— EXTRACT PROVIDED —
++++

The decree of the Circuit Judge was as follows:

“This is a controversy without action. The controversy is about eighty-six acres of land. Both parties claim from a common source, and that is one Wyatt Mattison. The issue of law is about the construction of a deed made in September, 1871, by Wyatt Mattison to his son, Wm. P. Mattison. The son, Wm. P., alienated the land by mortgage, and defendant claims title thereunder. The plaintiff is the only child and heir of William P. He claims the land by purchase under the deed of Wyatt, above referred to.
“The deed was manifestly drawn by one not familiar with legal phraseology, and the words of doubtful meaning are those which have so often been the subject of judicial discussion. ‘Heirs of his body lawfully begotten.’ The deed in issue in the granting clause reads thus: ‘In consideration of natural love for my son, William P. Mattison, * * * do hereby deed and give to my said son, all that land,’ etc. The habendum clause is in this language: ‘To have and to hold all and singular the said premises * * * Unto the said William P. Mattison and the heirs of his body lawfully begotten.’ ‘During his or their life or lives’ — ‘And should he and *348 his heirs as aforesaid become extinct then the estate shall revert to my lawful heirs.’ (The breaks are my own.)

++++

— EXCERPTED DATA —
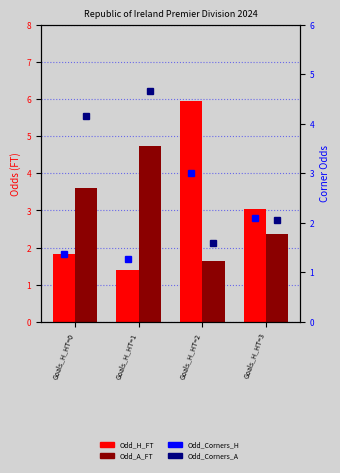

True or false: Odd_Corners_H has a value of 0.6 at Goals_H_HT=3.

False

++++

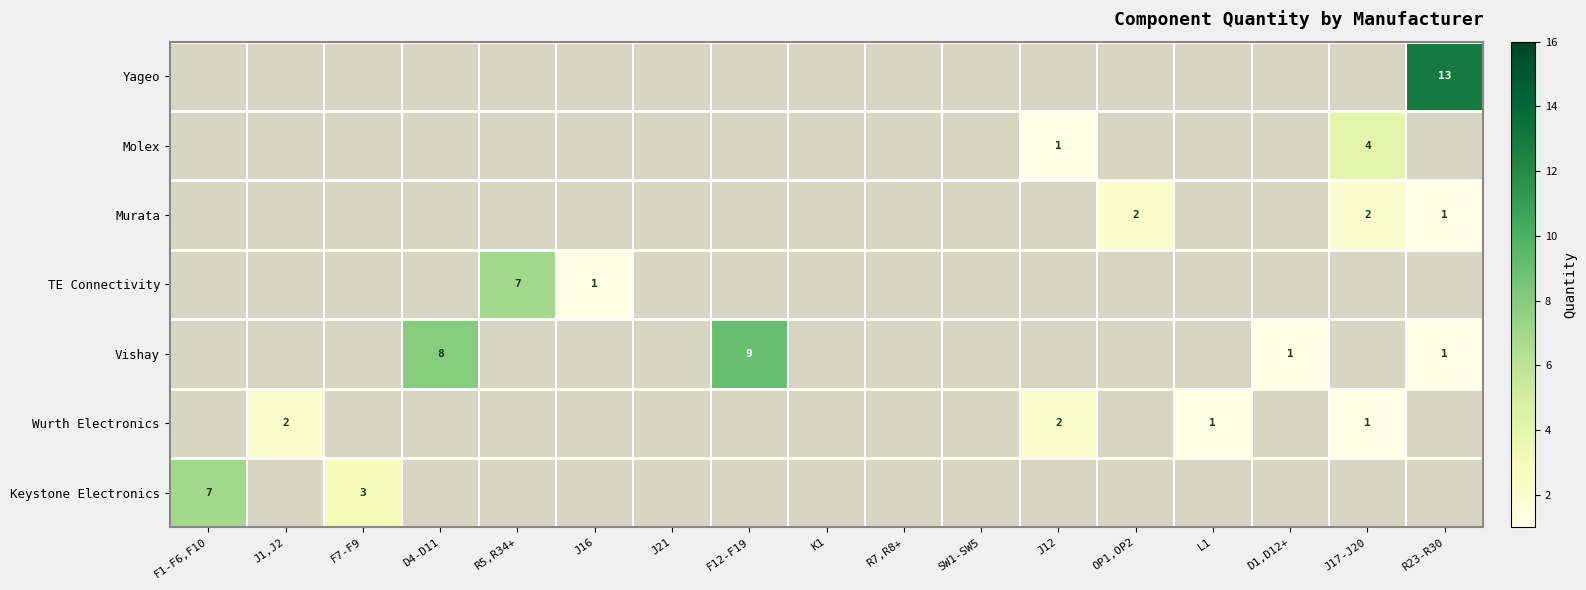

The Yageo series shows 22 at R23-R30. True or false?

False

++++

— WORK ITEM —
Resume the Circuit Judge's decree on the Mattison land deed, picking up right after its final sentence.

— RESPONSE BELOW —
“Next following is a proviso in this language, ‘provided, nevertheless, that Caroline, the wife of my said son, be allowed a support out of the said land during her natural life.’ The warranty clause is to the said William P. Mattison and his lawfully begotten heirs. The object of all construction is the ascertainment of the intent of the maker of the deed. That is sometimes impossible, on account of the use by the maker of words which mean one thing to him and another thing to the expounder. If, however, in the whole paper the intent of the maker is manifest, it should be carried out, unless violence be thereby done to the rules of law.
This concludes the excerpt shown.